CIA alums Steward, Esner bring work to new canvas

Red Line projects enliven urban railway

By Karen Sandstrom

For a fine artist, a large blank canvas is one thing. But a 30-foot-wide concrete abutment presents a new world of challenges.

So say artists Darius Steward ’08 and Amber Esner ’13, who this week completed murals on overpass supports along the Regional Transit Authority’s Red Line rapid transit route. The line runs from Cleveland Hopkins International Airport to downtown Cleveland, where the urban landscape meets wildflowers and gold finches.

The CIA alumni were among 19 artists who installed a dozen new works this month as part of Inter|Urban, a public art project coordinated by Land Studio and sponsored by the Northeast Ohio Areawide Coordinating Agency and the Cleveland Foundation.

Esner and Steward were selected from more than 300 applicants worldwide to contribute to a series of murals that liven up the Red Line trip. The works are based in part on writing by winners of the Anisfield-Wolf Book Awards, which honor literature that addresses issues of race and diversity.

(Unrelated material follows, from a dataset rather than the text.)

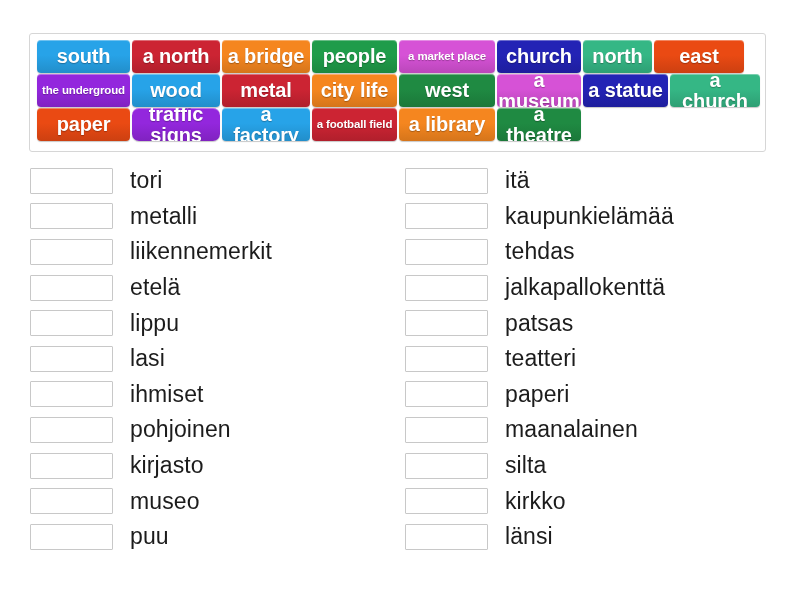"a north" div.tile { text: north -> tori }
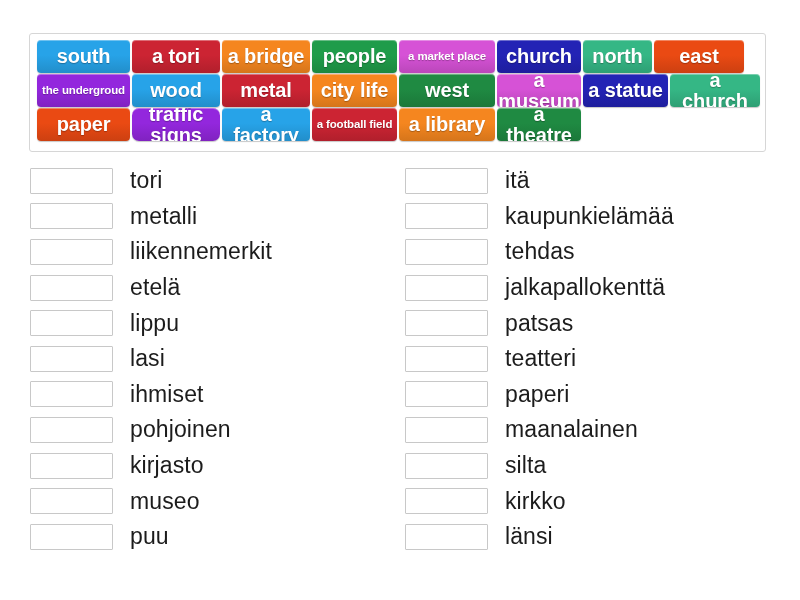"north" div.tile { margin-top: none -> 8px }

Neither Steward nor Esner had previously made work that required the aid of a mechanical lift, but they needed one this time; their working space here stretched more than 15 feet high.

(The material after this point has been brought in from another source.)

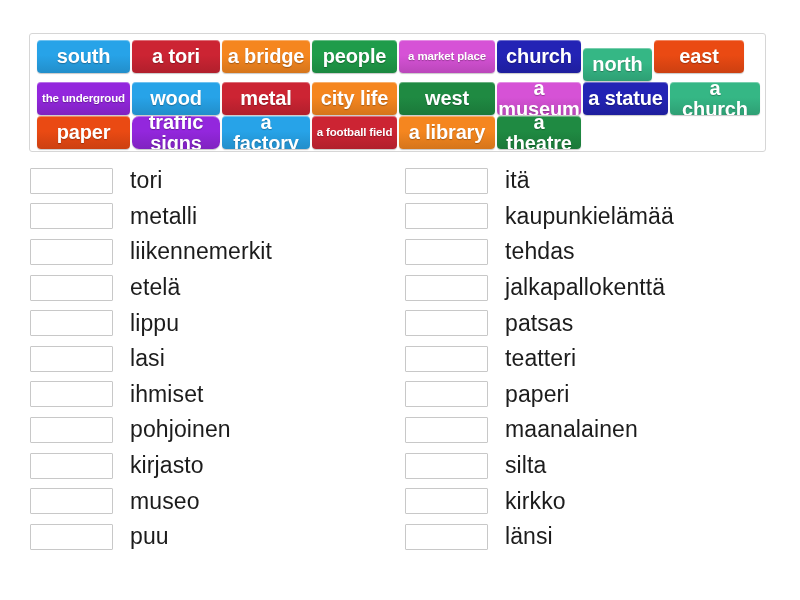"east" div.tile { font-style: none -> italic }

“For me, the challenge was kind of trying to still be me even at this kind of scale,” Steward says. His painting, based on a short-short story called “Rain” by John Edgar Wideman, features an image of a young child moving on a swing while two young boys stand together in a lower corner, one holding a blank sign.

The sign, Steward says, “is a way for me to talk about how sometimes we’re voiceless, but also how people bring their own judgments and stereotypes to the table. When they fill in those blanks, they get to think about what they’re saying and why. For me, it’s about starting the conversation.”

The artists used a projector to help them position their sketches on the wall, and then went to work with cans of exterior house paint. “Mixing became a challenge,” says Steward, who couldn’t rely on using a mixing palette as he would on a regular canvas. “I’m putting two colors on the brush and seeing how it looks on the wall. I did a lot of altering.”

For Esner, the biggest challenge was simply estimating the amount of time it would take to paint all of the objects that are part of her composition, which is based on a poem called “The End” by Elizabeth Alexander, which concludes with the lines:

in the rain
in the wind
it holds tight to its branches
then one day
it is gone.

Esner selected the text as inspiration because it “related to all my other work in general – relationships ending, relationships in general.” The objects in her mural are things that are symbolic of ended relationships. A flag pin represents a friend’s late grandfather. A pinecone alludes to a lost romance.

After about a week of painting, Esner says, “I’m feeling great. I’m super excited that my style was able to relate from paper onto a wall.”

Steward, who was born and raised in East Cleveland, said he was eager to meet the challenge of a large-scale public work. He applied, he says, because he knew that “to be one of the artists representing Cleveland would be a great thing. I felt I needed to be one of the artists, honestly.”